Former CIA hacker Joshua Schulte has denied allegations after he has been convicted of perpetrating the largest data leak in the history of the agency,
The former agent allegedly stole data from the CIA's "Vault 7" cyber-warfare tools and sent them to the whistle-blowing platform, Wikileaks. The leak, which occurred in 2017, included some 8,761 documents that revealed how intelligence officers hacked smartphones overseas and turned them into listening devices.
CIA Data Leak
Prosecutors said that the leak was one of the most "brazen" in the history of the United States, with the U.S. attorney for the Southern District of New York, Damian Williams, adding that Schulte's actions had a "devastating effect on our intelligence community."
The defendant, who represented himself at the trial in Manhattan federal court, now faces up to decades of imprisonment. Furthermore, he faces a separate trial on charges of possessing images and videos of child abuse, to which he had pleaded not guilty.
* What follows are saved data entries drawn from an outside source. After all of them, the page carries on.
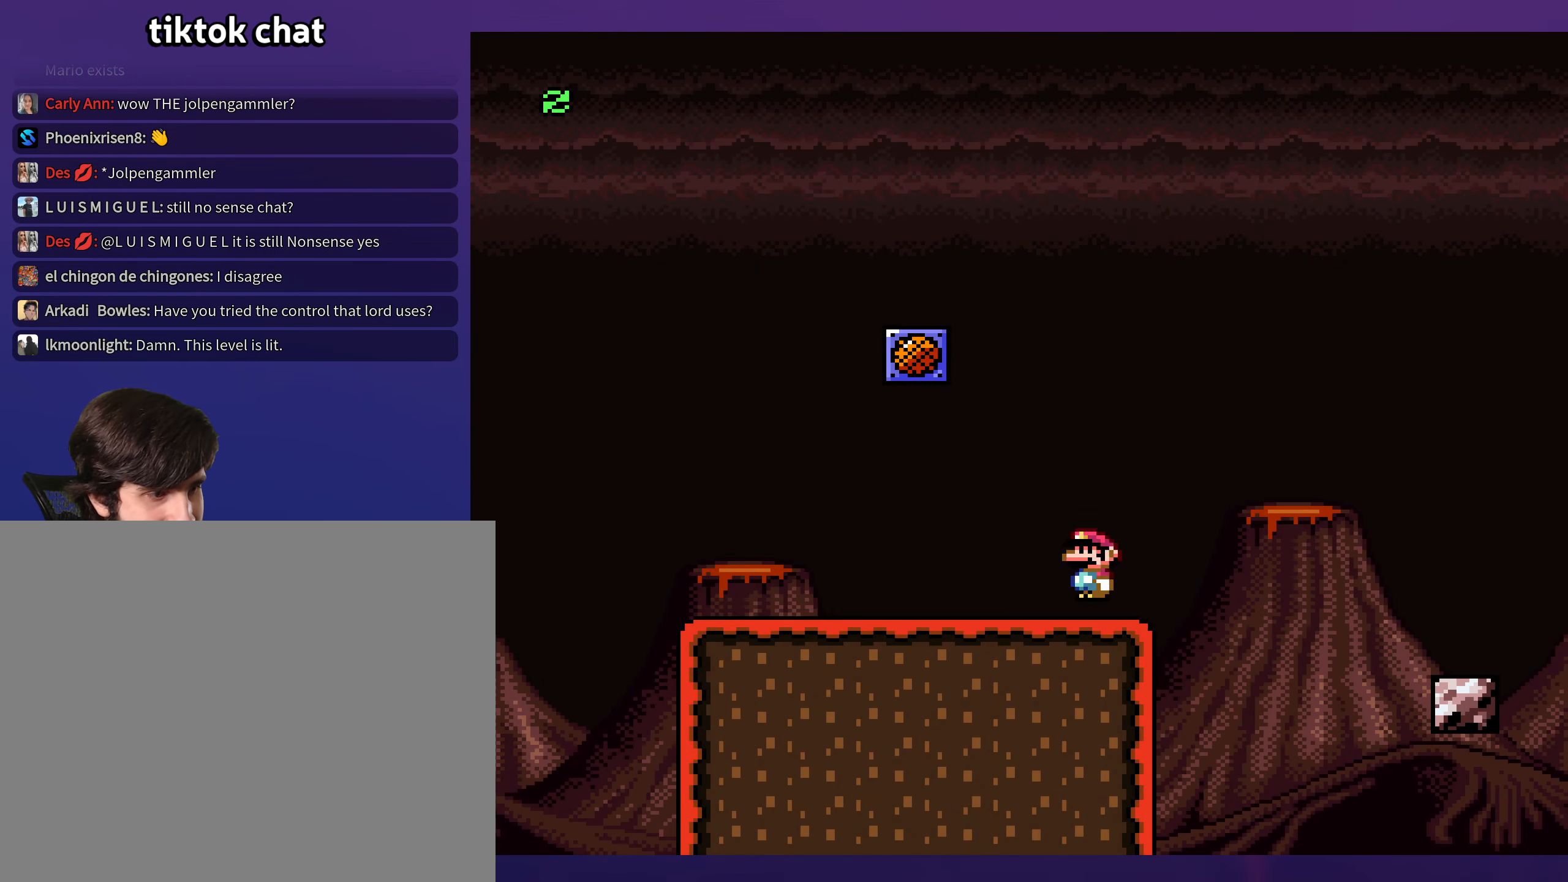
{"buttons": ["Y", "DPAD_RIGHT"], "events": [[83, "A", "up"], [200, "A", "down"], [266, "A", "up"], [333, "X", "up"], [350, "Y", "down"]]}
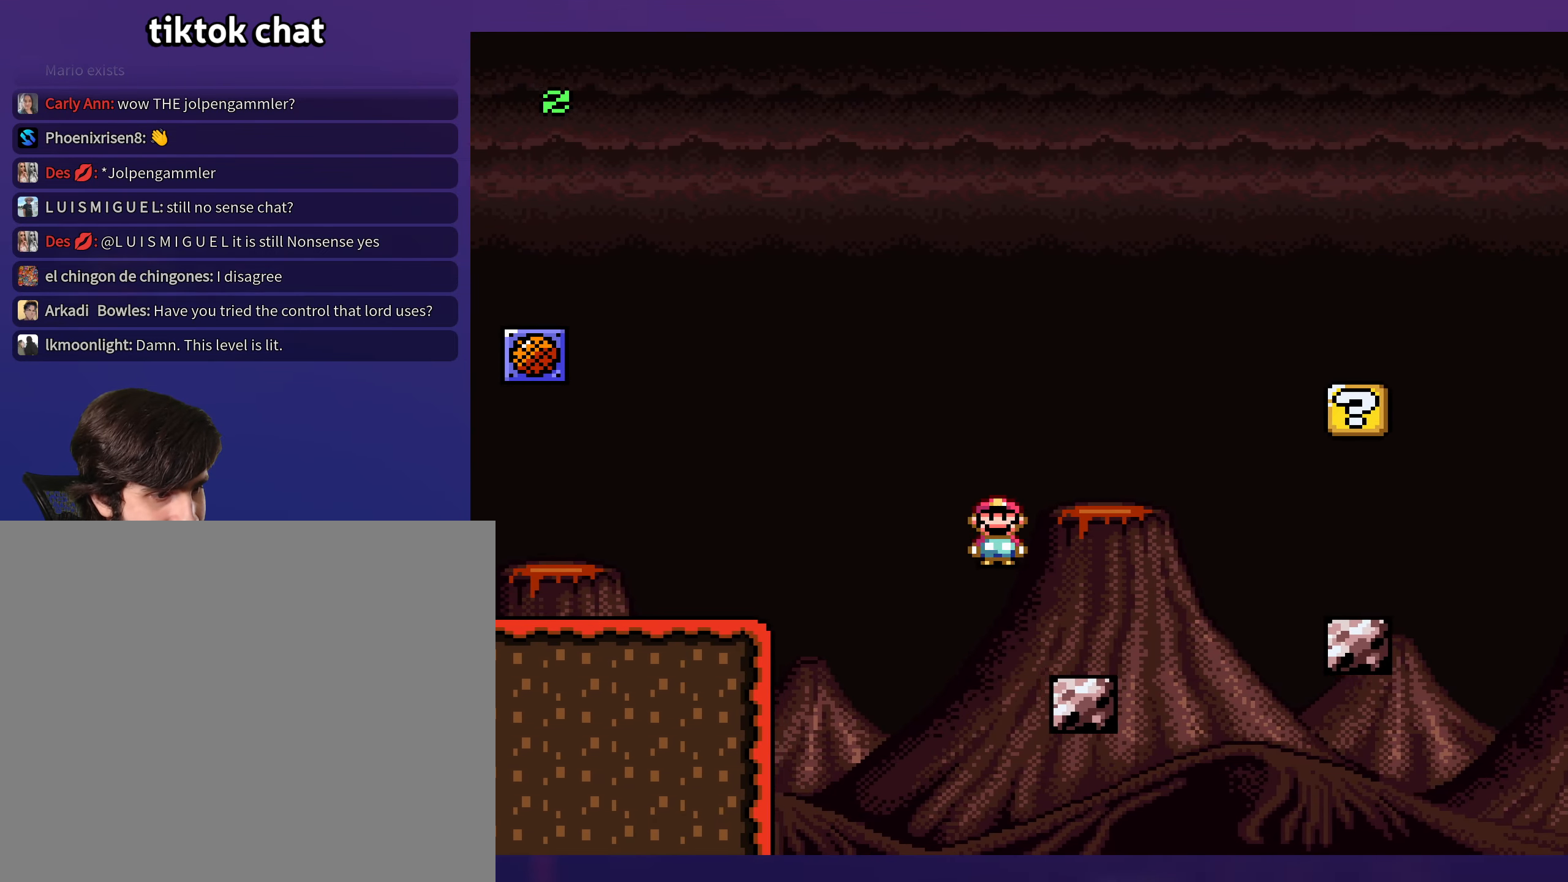
{"buttons": ["Y", "DPAD_RIGHT"], "events": [[150, "B", "down"], [266, "B", "up"]]}
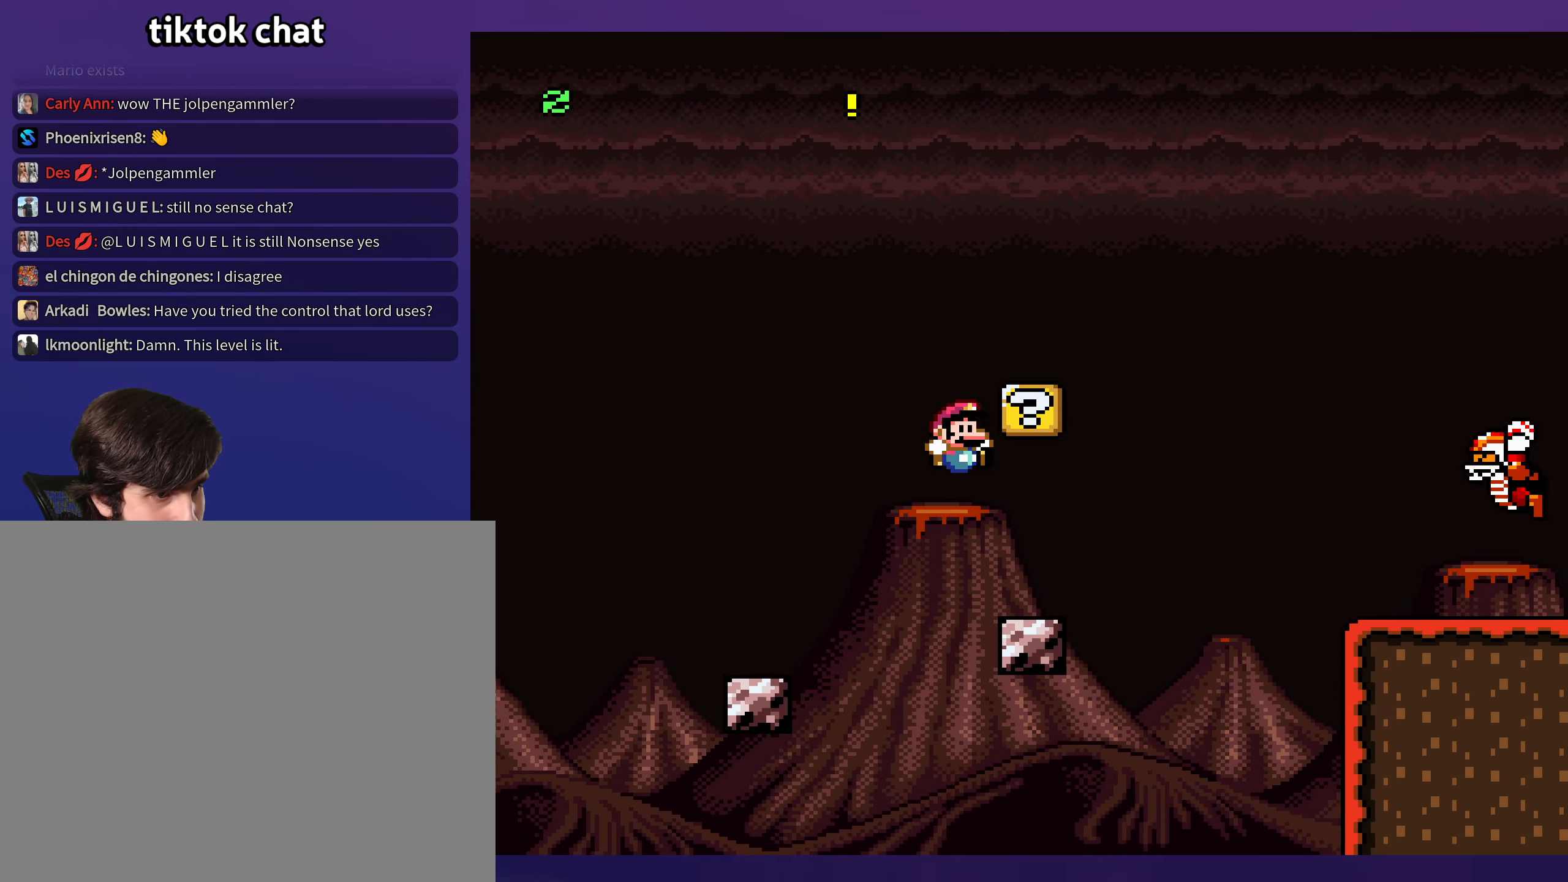
{"buttons": ["Y"], "events": [[66, "DPAD_RIGHT", "up"], [66, "DPAD_UP", "down"], [83, "DPAD_LEFT", "down"], [83, "DPAD_UP", "up"], [233, "DPAD_LEFT", "up"], [283, "B", "down"], [433, "B", "up"]]}
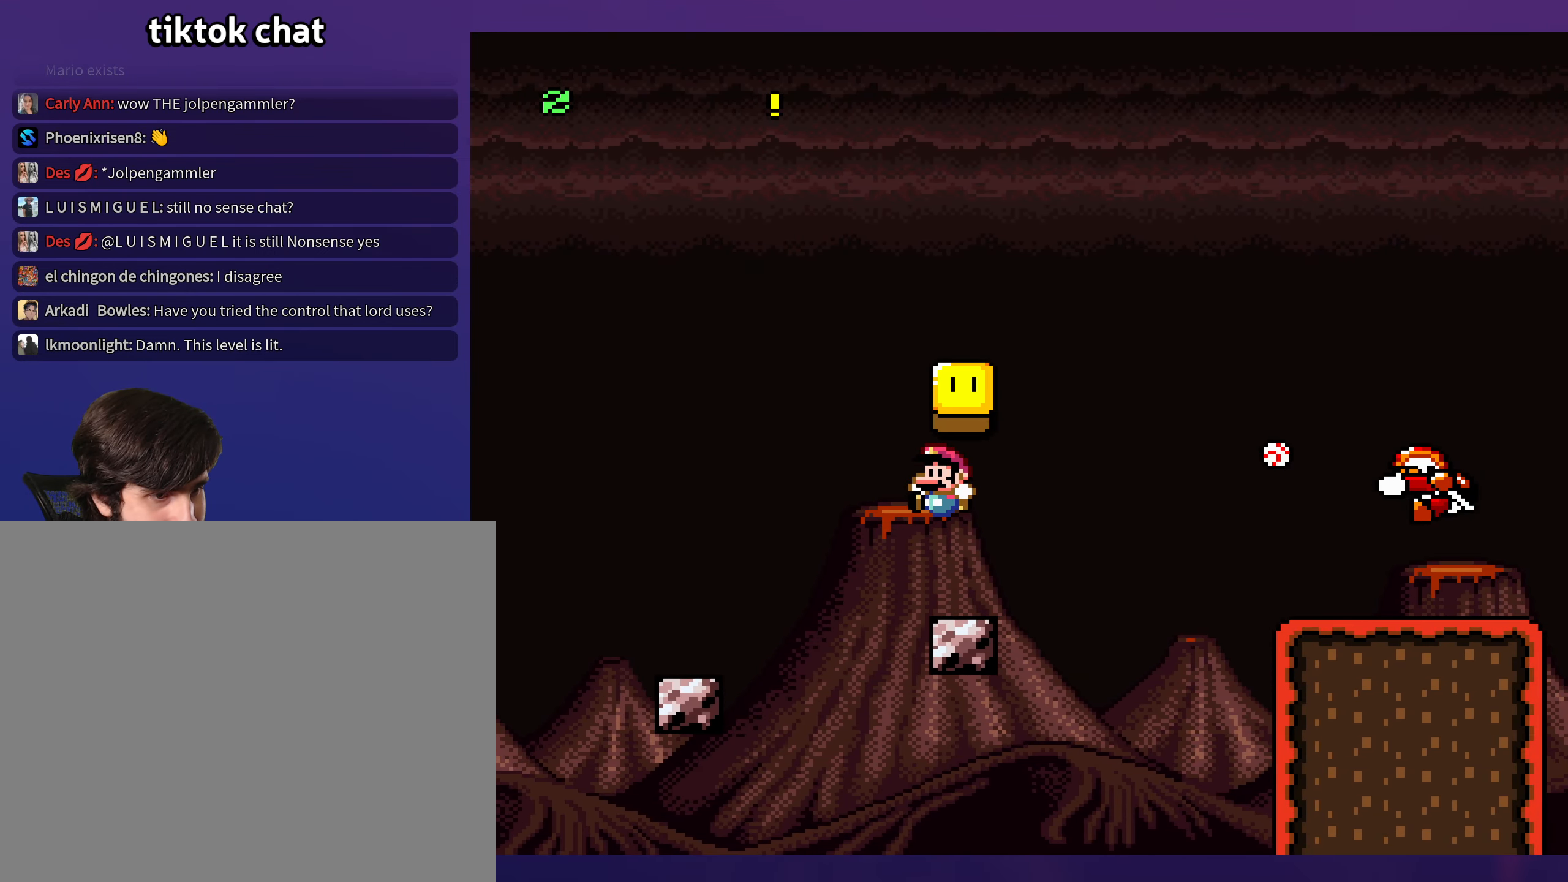
{"buttons": ["Y"], "events": []}
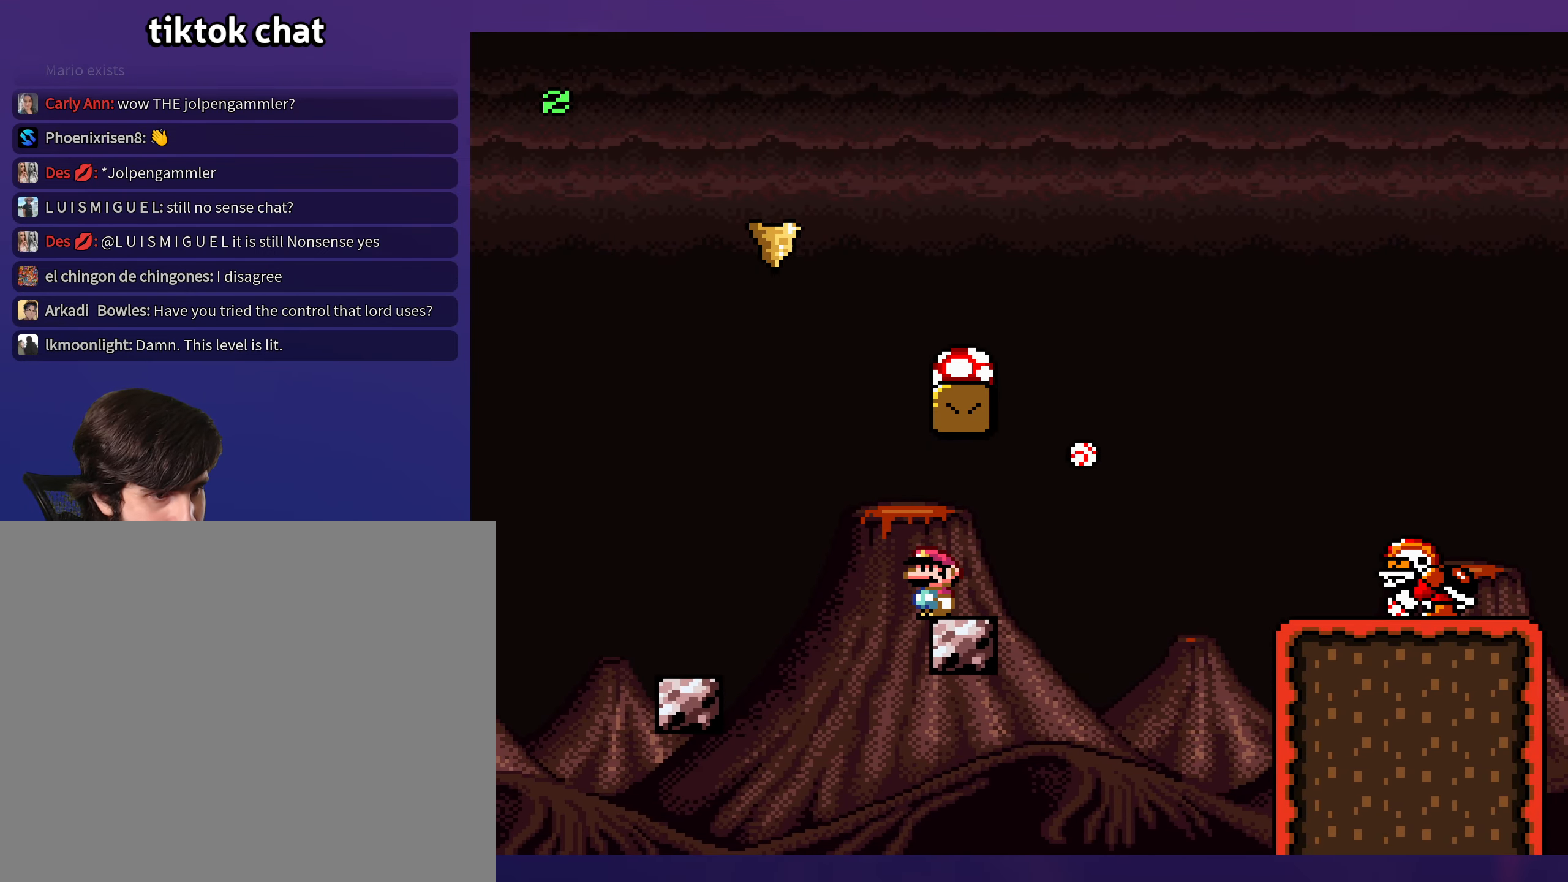
{"buttons": ["B", "Y"], "events": [[66, "DPAD_RIGHT", "down"], [333, "B", "down"], [366, "DPAD_DOWN", "down"], [366, "DPAD_RIGHT", "up"], [383, "DPAD_DOWN", "up"], [383, "DPAD_LEFT", "down"], [500, "DPAD_LEFT", "up"]]}
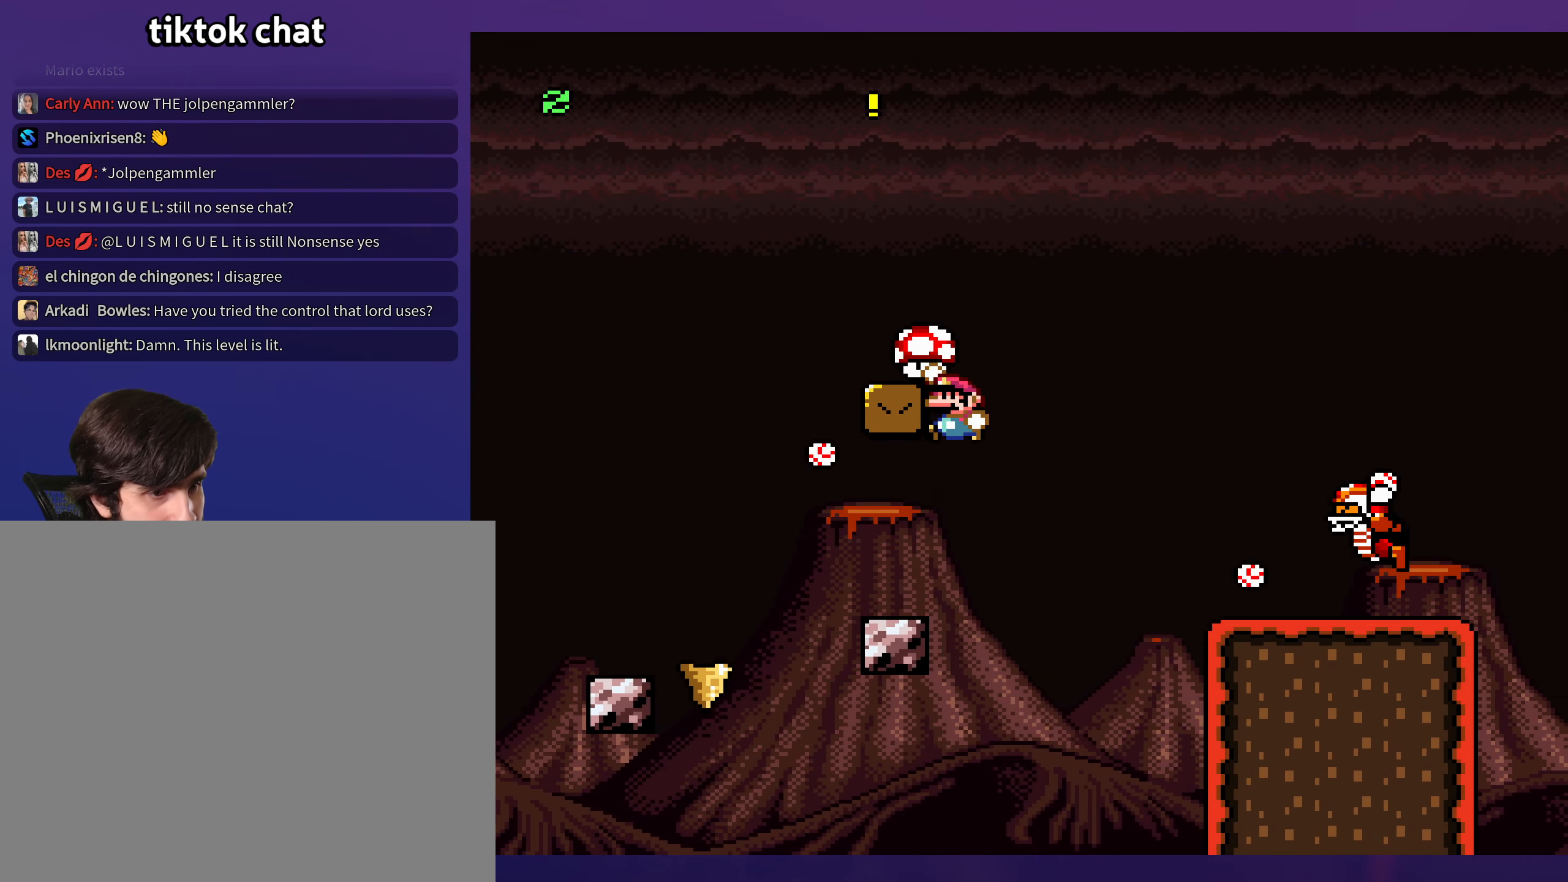
{"buttons": ["B", "Y"], "events": []}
After Schulte joined the CIA in 2010, he quickly achieved the organization's highest security clearance. He later went on to work at the agency's headquarters in Langley, Virginia, designing a suite of programs used to hack computers, iPhones, Android phones, and even smart TVs, as per BBC.
In 2016, prosecutors alleged that the suspect transmitted the stolen information to Wikileaks and then lied to Federal Bureau of Investigation (FBI) agents about his role in the leak. They also argued that he was seemingly motivated by anger over a workplace dispute where his employer ignored his complaints.
The defendant had been struggling to meet deadlines and Assistant U.S. Attorney Michael Lockard said one of his projects was so far behind schedule that he had earned the nickname "Drifting Deadline."
According to CNN, Schulte had access to "some of the country's most valuable intelligence-gathering cyber tools used to battle terrorist organizations and other malign influences around the globe," said Williams.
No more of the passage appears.